It may be worthwhile to note why one would be interested in the notion of CDF is just one way to describe the distribution of a random variable and that one reason for preferring it is the fact that it works for both continuous and discrete variables.

Taking the example from another answer here about peoples' heights, say you model heights in terms of real numbers (I would say hardly a very controversial notion). While it seems reasonable to assume that you can ascribe a non-zero probability to a person being shorter than some specified height is may not be reasonable that you can assume a non-zero probability of the person being exactly of that height.

Unlike such a model of height (which you would call continuous) another (canonical) example would be a die roll. Here (most people would agree) you can ascribe a non-zero probability to the die landing on exactly some given value. You would here say the die roll has a discrete distribution.

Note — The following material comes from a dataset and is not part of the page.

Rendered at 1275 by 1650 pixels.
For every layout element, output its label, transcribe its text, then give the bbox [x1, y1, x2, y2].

The distribution of the latter example can be described by the probabilities of individual (atomic) events, the former case needs a notion of probability density function. The interesting fact, now, is that both discrete and continuous distributions can be described by their CDF.

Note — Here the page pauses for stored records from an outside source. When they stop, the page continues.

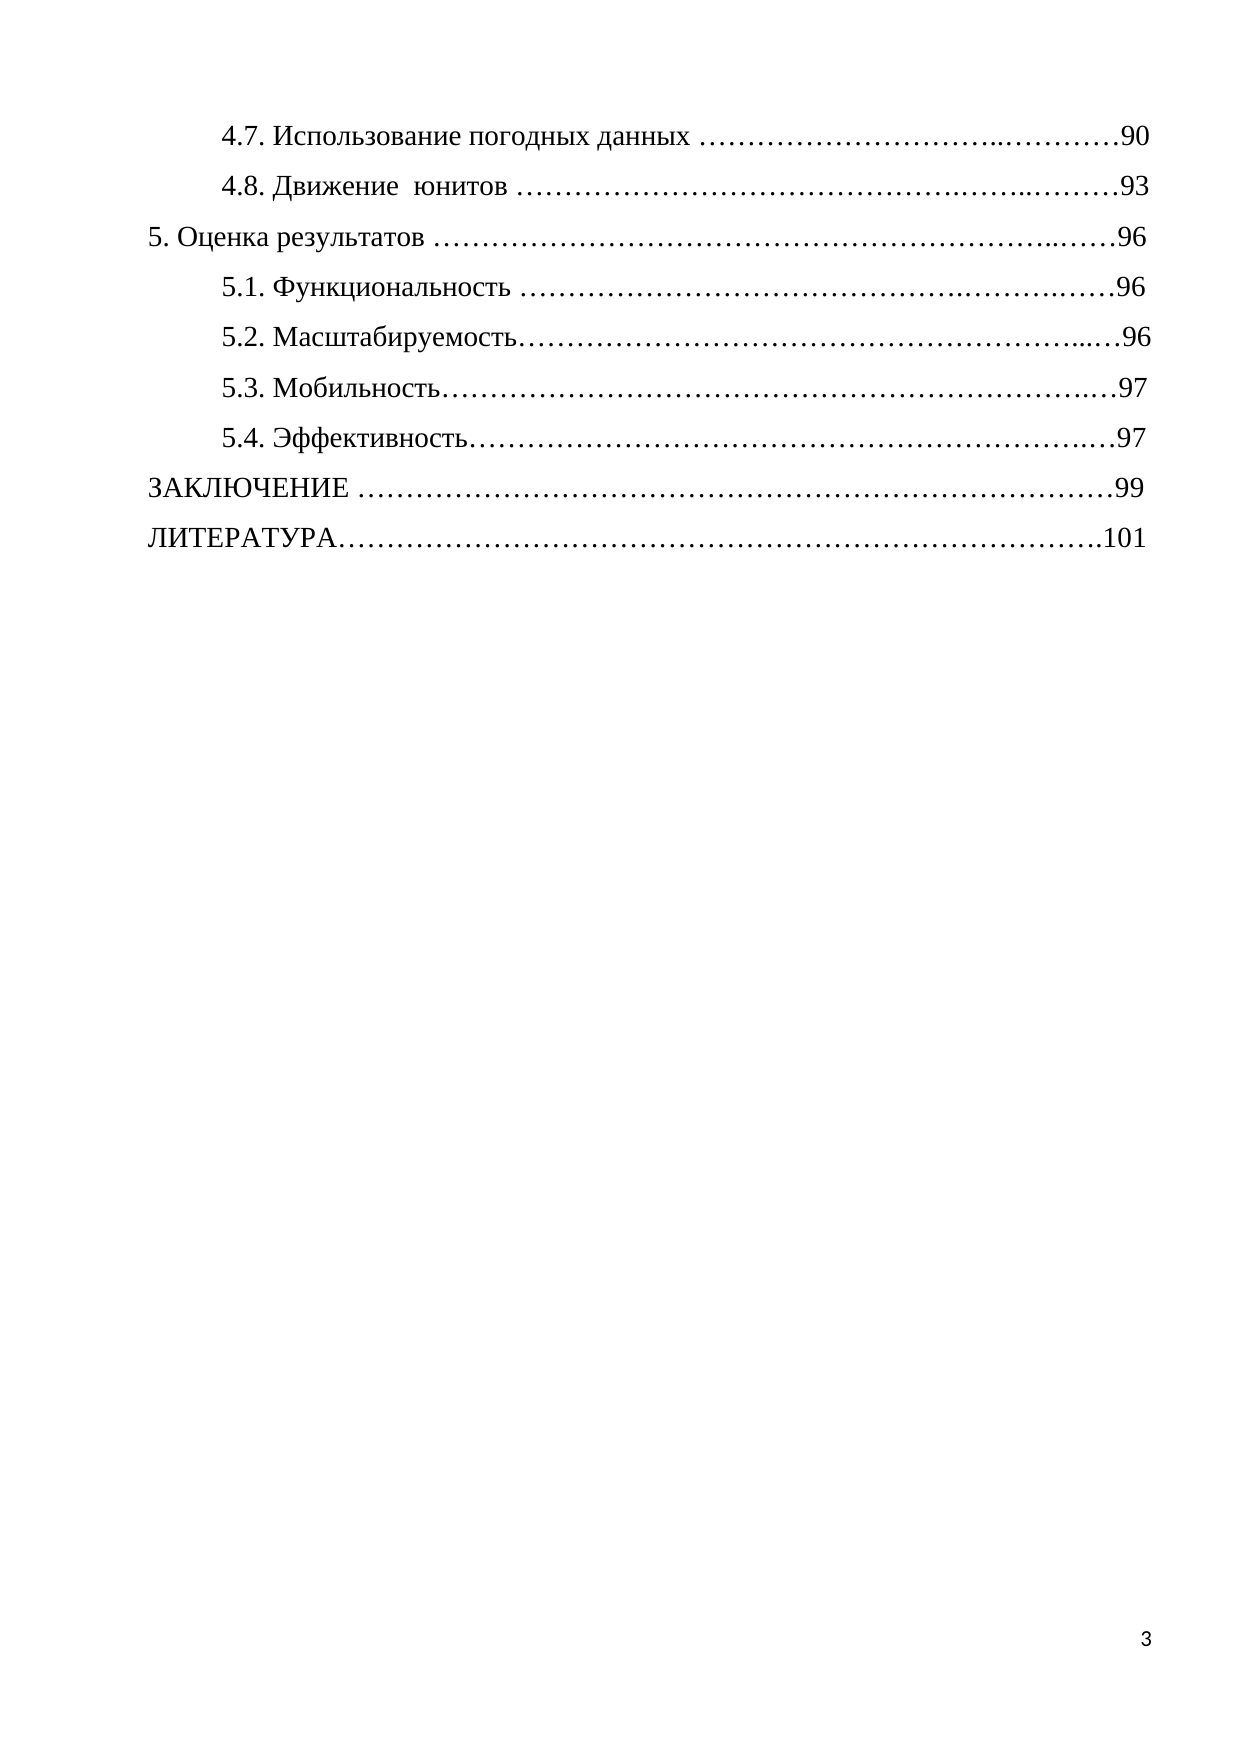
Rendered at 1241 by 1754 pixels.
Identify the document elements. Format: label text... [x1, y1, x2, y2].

text ЛИТЕРАТУРА…………………………………………………………………….101 [148, 521, 1152, 554]
text 4.8. Движение юнитов ……………………………………….……..………93 [148, 168, 1152, 202]
text 5.4. Эффективность……………………………………………………….…97 [148, 420, 1152, 453]
text 5.1. Функциональность ……………………………………….……….……96 [148, 269, 1152, 303]
text 5. Оценка результатов ………………………………………………………..……96 [148, 219, 1152, 252]
text 4.7. Использование погодных данных …………………………..…………90 [148, 118, 1152, 152]
text 5.2. Масштабируемость…………………………………………………...…96 [148, 319, 1152, 353]
text ЗАКЛЮЧЕНИЕ ……………………………………………………………………99 [148, 470, 1152, 504]
text 5.3. Мобильность………………………………………………………….…97 [148, 370, 1152, 403]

I realise this is not completely formally correct or complete, but I hope it gives an idea of why the CDF might be an interesting way of describing distributions of random variables.

The CDF is a measure of how much a variable accumulates. It may help to look at this plot example. The CDF's are the black and blue lines, whereas the survival function (1-CDF) is the orange line. The likelihood of finding 200 mm of rainfall is related to a probability distribution. However, we can note that the amount of rainfall found increases alongside probability. If we move from a likelihood of 10% to 20%, the amount of rainfall does not reset to zero. The CDF is at 100% when the variable has been accumulated to the max, so there is nothing left to accumulate. When the CDF is at 100% (or 1), the survival function is at 0%. Note that the survival function and CDF intersect around 200 mm, effectively saying that nearly 50% of rainfall has accumulated at that point and 50% rainfall has yet to be accumulated.

EDIT: For my sample dataset of a normal distribution with an average of 6.019, this is what the CDF and survival functions look like. As the peak of a normal distribution represents the average, one expects the CDF to level off after the peak (ie, increase at a slower rate after the peak).